Russian authorities say they have detained an alleged participant in a deadly hostage-taking attack in the southern Russian city of Budyonnovsk in 1995, a turning point in the first of the two post-Soviet separatist wars in nearby Chechnya.
Russia's Federal Security Service (FSB) said in a statement on November 20 that Khazvakha Cherkhigov, born in 1978, was detained in Moscow a day earlier and transferred to the North Caucasus region.
In June, the North Caucasus Regional Military Court in the city of Rostov-on-Don found another man, Badruddi Daudov, guilty of involvement in the hostage-taking and sentenced him to 14 years in prison.
Daudov pleaded not guilty.
On June 14, 1995, a group of Chechen separatists led by Shamil Basayev attacked a local police station and government buildings in Budyonnovsk and took some 1,500 people hostage, demanding the withdrawal of Russian troops from Chechnya.
About 150 people were killed.

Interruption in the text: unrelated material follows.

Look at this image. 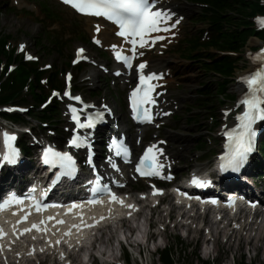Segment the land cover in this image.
<instances>
[{"label":"snow or ice","instance_id":"obj_1","mask_svg":"<svg viewBox=\"0 0 264 264\" xmlns=\"http://www.w3.org/2000/svg\"><path fill=\"white\" fill-rule=\"evenodd\" d=\"M62 2L81 15L103 17L118 27L119 31L117 35L131 45V55L125 54L123 49L116 45H112L111 47L116 60L120 61L126 68H132L136 56L143 55L142 52H137V47L144 48L145 46H150L149 40L153 39L151 34L170 32L172 28H175L176 25L180 23V19H182H176L174 22H171L175 14L170 10L156 9L155 5L158 3V0H62ZM258 25L264 28V19L258 20ZM95 31L97 34L100 33V25L95 26ZM93 39L96 44H101L100 39H97L95 36ZM161 39H164V37L157 35L154 37L153 42ZM23 48L24 46L22 45L21 50H23ZM85 51L86 49L84 48L78 50L77 60L81 58L87 59V57L83 56ZM27 58L32 59L30 56ZM253 59L258 64L257 69L246 77L241 78V82L247 87L245 95L239 102L244 106V110L236 117L238 121L236 127L225 133L227 137L226 151L219 158V167L223 172L231 171L233 173H238L243 168L248 160L249 154L254 150L253 138L256 135L254 125L258 121H264V49H262L257 56L253 57ZM146 67L147 62L138 64L139 84L137 88L132 91L129 99L134 119L139 122L150 123L153 120V115L148 106L155 104V99L152 94L157 87L153 81L162 79V74L154 72L145 74L144 70ZM70 78L69 76V79ZM54 95L59 94L54 93ZM64 95L69 96L70 99L81 101V97L72 96L69 92H65ZM87 107H89V105H85V108ZM104 108L106 111H110L107 105H105ZM70 111L77 129H94L96 124L104 119V113L100 111L94 114H88L83 120H81L77 108L70 106ZM15 140V135H10L7 132L4 133V143L7 149L3 156L4 162L16 163L19 152L13 146ZM82 146H88L87 136L82 137L77 134L69 141V147L78 149ZM113 147L117 156L123 155L127 157L129 155V151L124 145L113 141ZM162 154V149L158 148L156 145L150 146L136 165V171L142 176H161L163 164L160 162L159 156ZM43 162L52 169L58 168L60 170L56 177V182H59V180L65 176L72 178L78 171L76 160L70 152L57 151L52 147L45 150ZM89 163H91V160H89ZM113 167H116V165H113ZM168 178L170 179L171 177ZM191 183L196 186H203L205 182L197 177H193ZM96 185H98V187L93 188L94 194H106L111 202L124 205V200L118 197L111 188L107 185H101L99 176L96 178ZM154 194H161L160 190L154 188ZM32 199L34 201L32 206L37 212L55 206L42 204L40 201L35 200L34 197H32ZM23 202L24 201L20 197L13 195L9 200L0 203V212L4 211L12 204L19 206ZM87 203L100 204L103 203V200L97 199L94 196V198L87 201ZM212 203L216 202L212 201ZM230 204H234V201H231ZM72 207L76 208L78 205H73ZM126 207L134 208L135 206L128 204ZM21 219L27 220V214ZM48 219L51 220L53 217H49ZM101 219H104V217H101ZM20 222L21 221H18L17 223ZM44 223V221L40 222L41 225ZM57 223H63V221H57ZM88 227H92V225H88ZM32 229L46 231V229L41 228L40 225L33 224L31 229L25 228L23 232L27 233ZM15 230L14 228V231ZM4 235L3 229H0V238ZM66 235H71V233L68 232ZM33 238L35 239V237ZM56 243L59 244L60 240H57ZM34 251L35 250L29 252L28 255H33ZM43 251L44 249H41V252ZM60 256L61 259H63L64 253H61Z\"/></svg>","mask_w":264,"mask_h":264},{"label":"rangeland","instance_id":"obj_2","mask_svg":"<svg viewBox=\"0 0 264 264\" xmlns=\"http://www.w3.org/2000/svg\"><path fill=\"white\" fill-rule=\"evenodd\" d=\"M45 3L50 5L52 8H55V10L59 11L60 14L59 17L61 20L56 23L59 26V30L65 29V31H68L69 24H72L73 20L79 19L76 16L70 14L68 11H66L63 8H60L57 6L54 2L52 1H45ZM7 8V0H0V29H3L5 32L18 36L21 39H25L29 41L30 46L33 50H36L35 47V40L37 34L43 29L44 24H38V21L33 20L29 16H24V15H18L14 12H9L5 10ZM188 17H191L189 14ZM51 24H54L51 22ZM187 30L188 32H193L195 33L196 31V26H194L192 23L187 24ZM23 32L24 36H21L20 33ZM63 33V32H62ZM77 43L72 45H69L67 47V51L69 52L70 49H72ZM259 44L258 40L255 38H250L248 43L243 49V53L240 56V61L237 64V70L235 72V77L238 75L244 74V72L249 70V63L246 59L245 54L249 49H253L255 46ZM38 55L42 58L43 61L52 63L55 67L61 66L63 62V57H57V55H42L40 52H37ZM175 57L172 59L164 60L163 62L168 63L172 68H174V75L177 78V81L181 84V121L178 124V127L176 129V132L179 134L176 136H185L187 137V142L184 143V149L183 153L188 156L186 159L187 161L191 158L194 157L193 150L196 145V141L198 139H202L204 137L210 136L208 134V130L210 128V124L208 123L207 119V111H200L198 108L194 107V104L198 103L199 100L201 99V95L199 90L203 88H209L213 90L214 86L213 84L215 83V79L212 75H206L203 73L199 66L196 63H189L185 61H179L178 59L177 62H175ZM204 86V87H203ZM203 87V88H202ZM233 87H236L234 83H230L228 86V94L229 95H235L237 97L238 92L233 89ZM215 90V89H214ZM110 101L111 103L117 108L118 107V102L115 99V95L110 94ZM218 105V103L216 102ZM192 109V110H191ZM190 116H198L200 118V123L197 125V127L190 126L188 123L185 124V119L190 117ZM121 122H125L124 117L121 118ZM111 231H106L104 235H102L100 239V244L99 248H96L97 254H101L102 252H105L107 250L108 252L111 253H117L118 251V246L114 243L117 241V234L118 233H123V229L120 227H117L114 229V232ZM124 234L125 231H124ZM142 237L141 233L139 235ZM164 240V238H162ZM161 241V240H160ZM161 244V243H160ZM230 245V242H229ZM245 245V244H244ZM258 244H254V247H257ZM236 247V248H235ZM237 246L233 245L232 247L229 246L228 252L231 253V255L235 254L236 257H241L244 256L246 262L248 261H253V258L256 255V250L253 249L251 246H247L245 248H242L241 246H238V251ZM263 253L262 256L261 254L256 256V260L259 261L261 264H264V246L261 250ZM202 257V256H201ZM229 258H224L222 256L221 261L224 262L223 264H227Z\"/></svg>","mask_w":264,"mask_h":264},{"label":"trees","instance_id":"obj_3","mask_svg":"<svg viewBox=\"0 0 264 264\" xmlns=\"http://www.w3.org/2000/svg\"><path fill=\"white\" fill-rule=\"evenodd\" d=\"M217 21L215 22L218 30L225 23L231 31L219 33V39L214 43V47L219 51L241 52L247 42L251 31L245 29L250 25L248 18L254 12H263L264 8L257 5L256 0H211ZM244 28V30H240ZM192 50H189L190 52ZM211 60L214 56H210ZM215 62V69L225 74L232 75L235 69V61L223 58ZM210 94V93H209ZM206 105V104H205ZM264 152V151H263Z\"/></svg>","mask_w":264,"mask_h":264},{"label":"bare ground","instance_id":"obj_4","mask_svg":"<svg viewBox=\"0 0 264 264\" xmlns=\"http://www.w3.org/2000/svg\"><path fill=\"white\" fill-rule=\"evenodd\" d=\"M253 68L251 67V65H250V70L249 71H246V72H244V74H247V73H249V72H251V70H252ZM243 74V75H244ZM238 76H241V75H238ZM236 87H233V89L235 90V91H238V93L241 95L242 93H243V89H242V85L241 84H239V83H237V84H234ZM169 138H171V140H173V141H179V143H181V142H187V139L186 138H184V137H179V136H176L175 134H170L169 136H168Z\"/></svg>","mask_w":264,"mask_h":264}]
</instances>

The surviving hostages were released following a five-day siege after Russian Prime Minister Viktor Chernomyrdin promised a cease-fire in Chechnya and gave Basayev and his backers safe passage back to Chechnya.
The deal to resolve the crisis paved the way for an August 1996 agreement that ended the war.
A second war erupted in 1999, with then-Prime Minister Vladimir Putin playing a prominent role in decision-making, after Basayev led militants in an incursion into neighboring Daghestan.
Basayev, who became the most wanted man in Russia, was killed in an explosion in 2006.